I have a few comments.
Please include the revision so people know where to look when things
break. ;)
As you were going to touch a large part of the quickstep code, you
should have made 2 commits; one to astyle the original source, and one
for your patch. Now the diff shows a lot of changes that were just
formatting changes, and distract me from the real changes.
I don't like the semantics you introduced.
> * dWorldQuickStep re-implemented to avoid memory allocation on stack.
> Also several optimizations have been made to decrease memory
> requirements and optimize algorithm implementation of dWorldQuickStep.
> dWorldStep still remains with old memory allocation however new APIs
> mentioned below are fully functional for it.
> Both dWorldStep and dWorldQuickStep have been changed to return boolean
> success status.
What happens when they return 0? Can the simulation go on? Are the
objects in an undefined state?
> Both dWorldStep and dWorldQuickStep can now be used from multiple threads
> without serialization only if TLS is enabled for library with --enable-ou.
Nothing changed on step.cpp. Why didn't dWorldStep work before and works
now?
> New functions have been added:
> - dWorldStep2ContextRealloc
> - dWorldStep2
> - dWorldQuickStep2ContextRealloc
> - dWorldQuickStep2
> - dWorldStepContextFree
Why do I need to deal with a context? What is a context? Would I want to
share a context between worlds?
The docs say the world must not be changed between the realloc and step2
calls. Didn't you just create a sequential coupling?
> Also dWorldStep and dWorldQuickStep have been changed to be wrapers for
> these new APIs with an internal context stored statically in library.
And seem to have quite a bit of overhead added to them. I wonder if the
people who where arguing when I proposed the damping addition about the
cost of 3 multiplications will accept the extra loops and indirect
calls. Can you show us some numbers?
> dWorldStepCleanup and dWorldQuickStepCleanup functions have been added
> to free this internal context.
> From now on dWorldStep and dWorldQuickStep are to be considered obsolete.

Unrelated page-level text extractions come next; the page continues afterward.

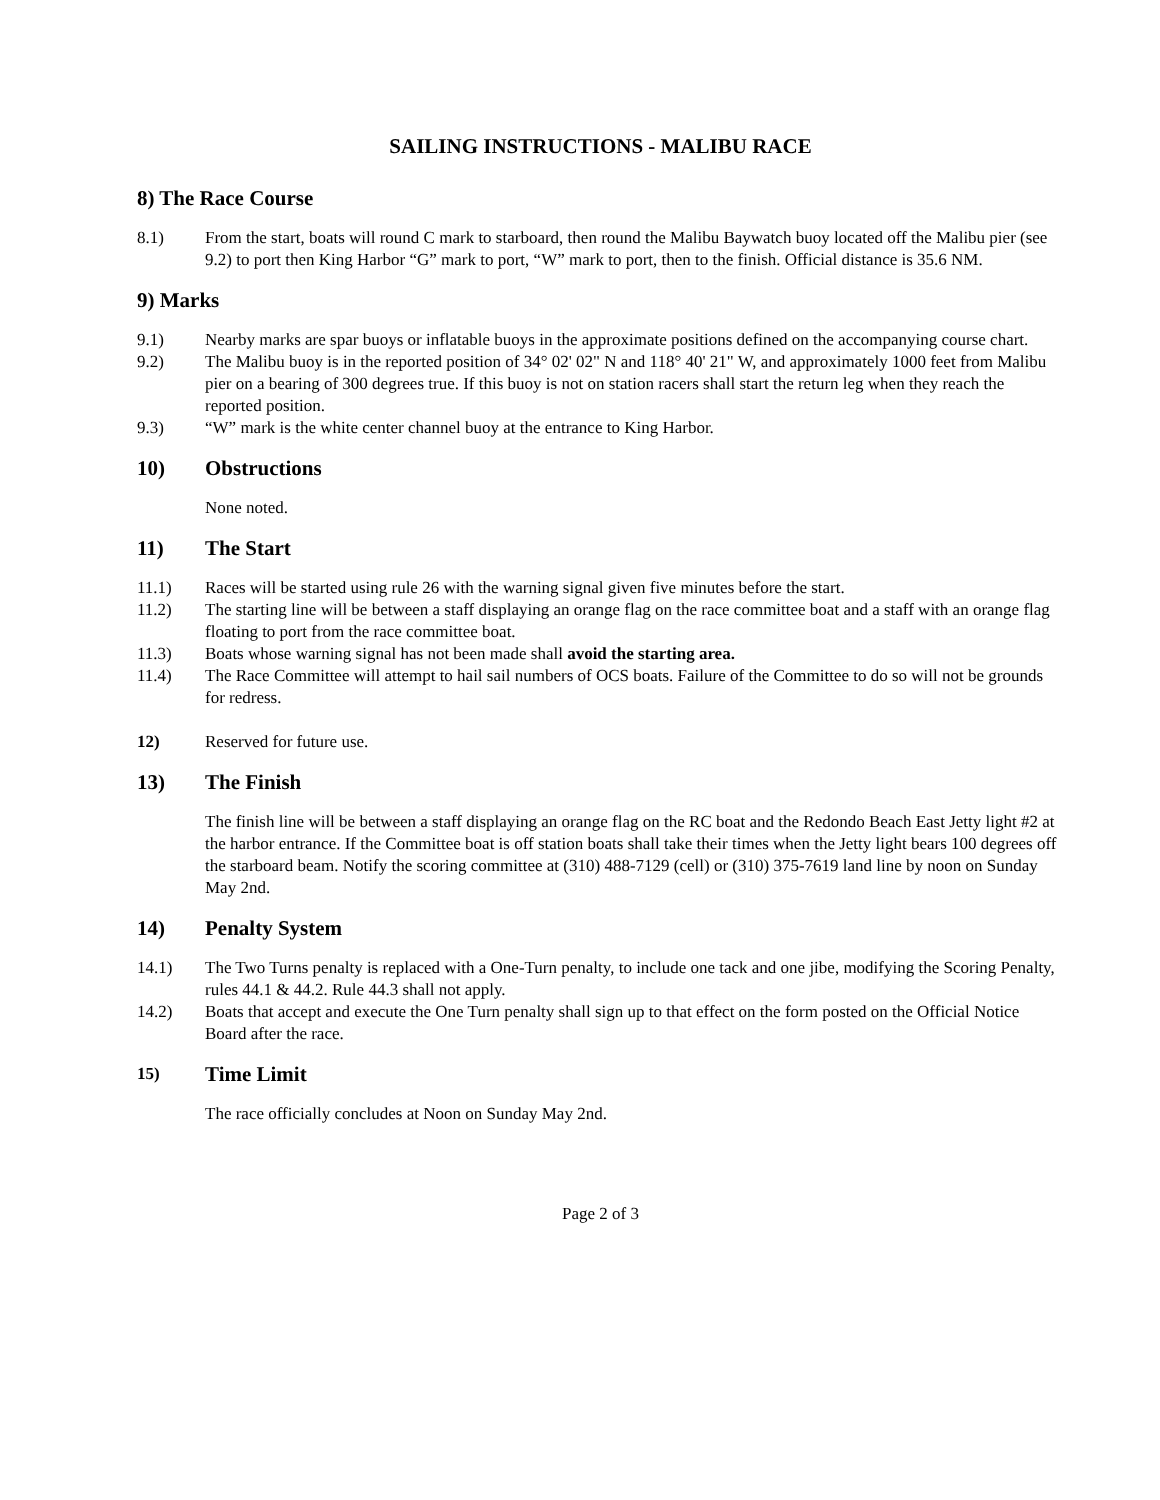SAILING INSTRUCTIONS - MALIBU RACE
8) The Race Course
8.1) From the start, boats will round C mark to starboard, then round the Malibu Baywatch buoy located off the Malibu pier (see 9.2) to port then King Harbor “G” mark to port, “W” mark to port, then to the finish. Official distance is 35.6 NM.
9) Marks
9.1) Nearby marks are spar buoys or inflatable buoys in the approximate positions defined on the accompanying course chart.
9.2) The Malibu buoy is in the reported position of 34° 02' 02" N and 118° 40' 21" W, and approximately 1000 feet from Malibu pier on a bearing of 300 degrees true. If this buoy is not on station racers shall start the return leg when they reach the reported position.
9.3) “W” mark is the white center channel buoy at the entrance to King Harbor.
10) Obstructions
None noted.
11) The Start
11.1) Races will be started using rule 26 with the warning signal given five minutes before the start.
11.2) The starting line will be between a staff displaying an orange flag on the race committee boat and a staff with an orange flag floating to port from the race committee boat.
11.3) Boats whose warning signal has not been made shall avoid the starting area.
11.4) The Race Committee will attempt to hail sail numbers of OCS boats. Failure of the Committee to do so will not be grounds for redress.
12) Reserved for future use.
13) The Finish
The finish line will be between a staff displaying an orange flag on the RC boat and the Redondo Beach East Jetty light #2 at the harbor entrance. If the Committee boat is off station boats shall take their times when the Jetty light bears 100 degrees off the starboard beam. Notify the scoring committee at (310) 488-7129 (cell) or (310) 375-7619 land line by noon on Sunday May 2nd.
14) Penalty System
14.1) The Two Turns penalty is replaced with a One-Turn penalty, to include one tack and one jibe, modifying the Scoring Penalty, rules 44.1 & 44.2. Rule 44.3 shall not apply.
14.2) Boats that accept and execute the One Turn penalty shall sign up to that effect on the form posted on the Official Notice Board after the race.
15) Time Limit
The race officially concludes at Noon on Sunday May 2nd.
Page 2 of 3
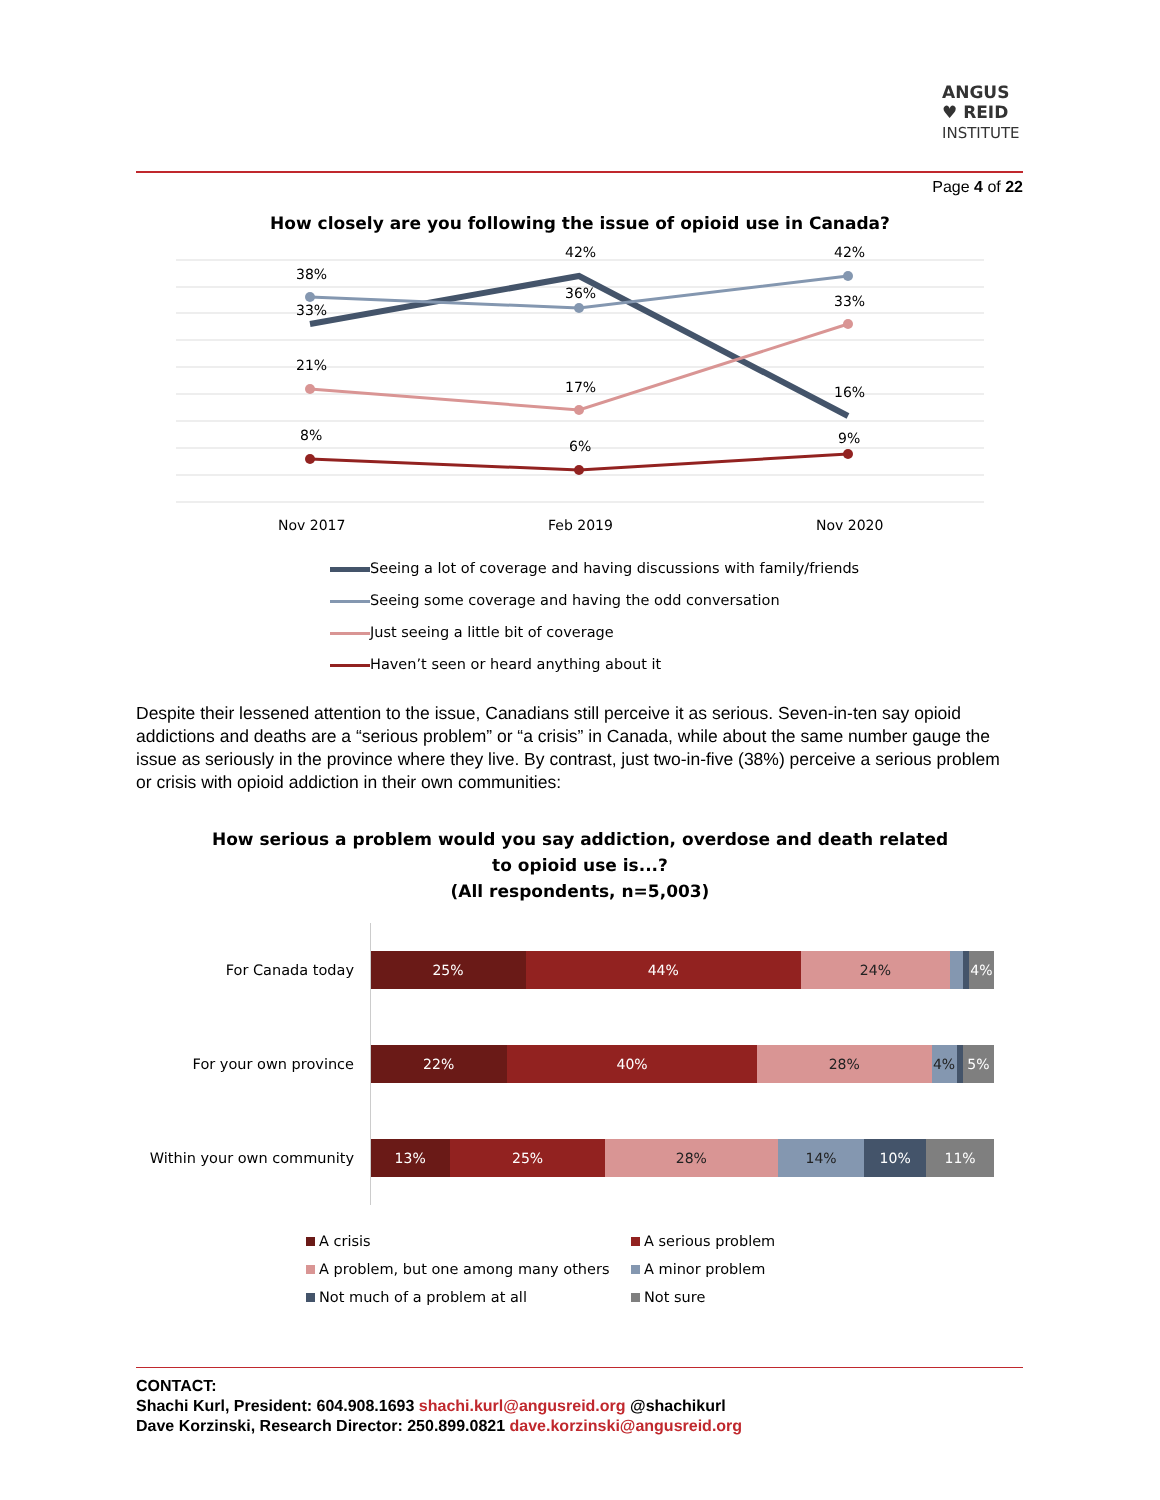ANGUS
♥ REID
INSTITUTE
Page 4 of 22
How closely are you following the issue of opioid use in Canada?
38%
33%
21%
8%
42%
36%
17%
6%
42%
33%
16%
9%
Nov 2017
Feb 2019
Nov 2020
Seeing a lot of coverage and having discussions with family/friends
Seeing some coverage and having the odd conversation
Just seeing a little bit of coverage
Haven’t seen or heard anything about it
Despite their lessened attention to the issue, Canadians still perceive it as serious. Seven-in-ten say opioid addictions and deaths are a “serious problem” or “a crisis” in Canada, while about the same number gauge the issue as seriously in the province where they live. By contrast, just two-in-five (38%) perceive a serious problem or crisis with opioid addiction in their own communities:
How serious a problem would you say addiction, overdose and death related
to opioid use is...?
(All respondents, n=5,003)
For Canada today
25% 44% 24% 4%
For your own province
22% 40% 28% 4% 5%
Within your own community
13% 25% 28% 14% 10% 11%
A crisis
A serious problem
A problem, but one among many others
A minor problem
Not much of a problem at all
Not sure
CONTACT:
Shachi Kurl, President: 604.908.1693 shachi.kurl@angusreid.org @shachikurl
Dave Korzinski, Research Director: 250.899.0821 dave.korzinski@angusreid.org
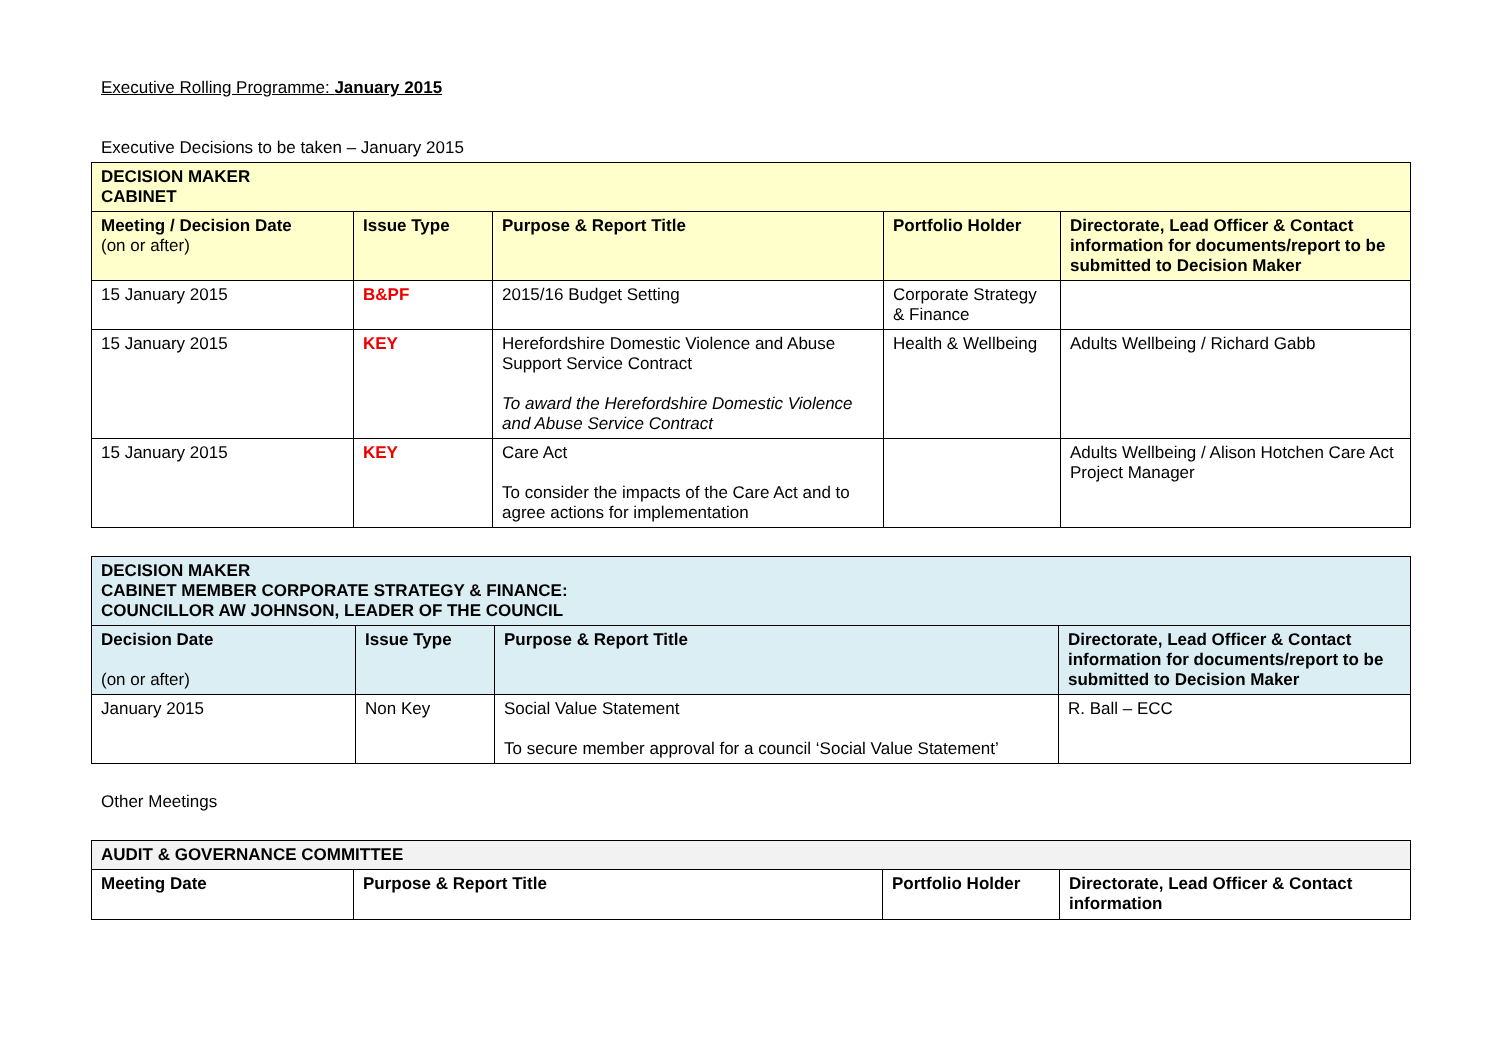Executive Rolling Programme: January 2015
Executive Decisions to be taken – January 2015
| DECISION MAKER CABINET | | | | |
| --- | --- | --- | --- | --- |
| Meeting / Decision Date (on or after) | Issue Type | Purpose & Report Title | Portfolio Holder | Directorate, Lead Officer & Contact information for documents/report to be submitted to Decision Maker |
| 15 January 2015 | B&PF | 2015/16 Budget Setting | Corporate Strategy & Finance | |
| 15 January 2015 | KEY | Herefordshire Domestic Violence and Abuse Support Service Contract To award the Herefordshire Domestic Violence and Abuse Service Contract | Health & Wellbeing | Adults Wellbeing / Richard Gabb |
| 15 January 2015 | KEY | Care Act To consider the impacts of the Care Act and to agree actions for implementation | | Adults Wellbeing / Alison Hotchen Care Act Project Manager |
| DECISION MAKER CABINET MEMBER CORPORATE STRATEGY & FINANCE: COUNCILLOR AW JOHNSON, LEADER OF THE COUNCIL | | | |
| --- | --- | --- | --- |
| Decision Date (on or after) | Issue Type | Purpose & Report Title | Directorate, Lead Officer & Contact information for documents/report to be submitted to Decision Maker |
| January 2015 | Non Key | Social Value Statement To secure member approval for a council ‘Social Value Statement’ | R. Ball – ECC |
Other Meetings
| AUDIT & GOVERNANCE COMMITTEE | | | |
| --- | --- | --- | --- |
| Meeting Date | Purpose & Report Title | Portfolio Holder | Directorate, Lead Officer & Contact information |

why are they deprecated? Didn't you just change their semantics to
return a success status?
--
Daniel K. O.
"The only way to succeed is to build success yourself"
I clarified them in the items that followed.
> What happens when they return 0? Can the simulation go on? Are the
> objects in an undefined state?
>
> It means that memory allocation has failed. This leaves objects in
> unchanged state and you can retry as soon as more memory is
> available.
This should be in the docs then.
> Nothing changed on step.cpp. Why didn't dWorldStep work before and
> works now?
>
> Well, maybe because I just did not call all the functions from
> utils.cpp.
That's specious reasoning. I have a tiger-repellant rock that might
interest you.
> The context is abstract object that currently holds the memory
> preallocated for current step (or allocated at previous step). But
> similarly it can carry more meaning in the future.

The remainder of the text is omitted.